Data for this exercise Start Marker

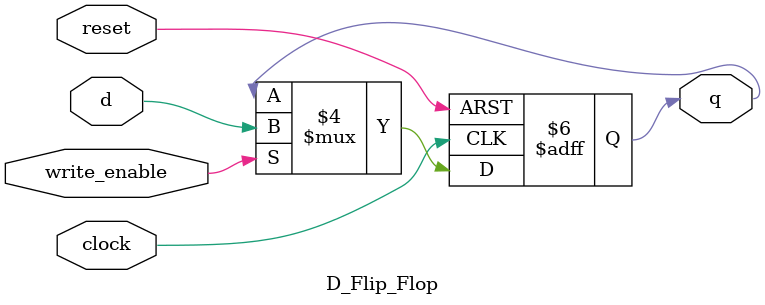
<source format=v>
/* This module implements the D-flip-flop. It takes one bit input, a clock signal and an active-low
 * asynchronous reset signal, put out one bit answer.
 */
module D_Flip_Flop(d, clock, write_enable, reset, q);
    input d, clock, reset, write_enable;
    output reg q;

    initial begin
       q = 0;
    end
    // Update the information records in the D-flip-flop at each positive edge of clock and each
    // negative edge of reset
    always@(posedge clock, negedge reset) begin
        // If reset signal is low, set the information
        if (reset == 1'b0)
            q <= 0;
        // Else, update the information according to the given input
        else if (write_enable)
            q <= d;
    end

endmodule

</source>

Data for this exercise End Marker

= Brief =
Looking at the data above, work out how many lines contain "information" and answer with the figure only.

= Result of this exercise =
3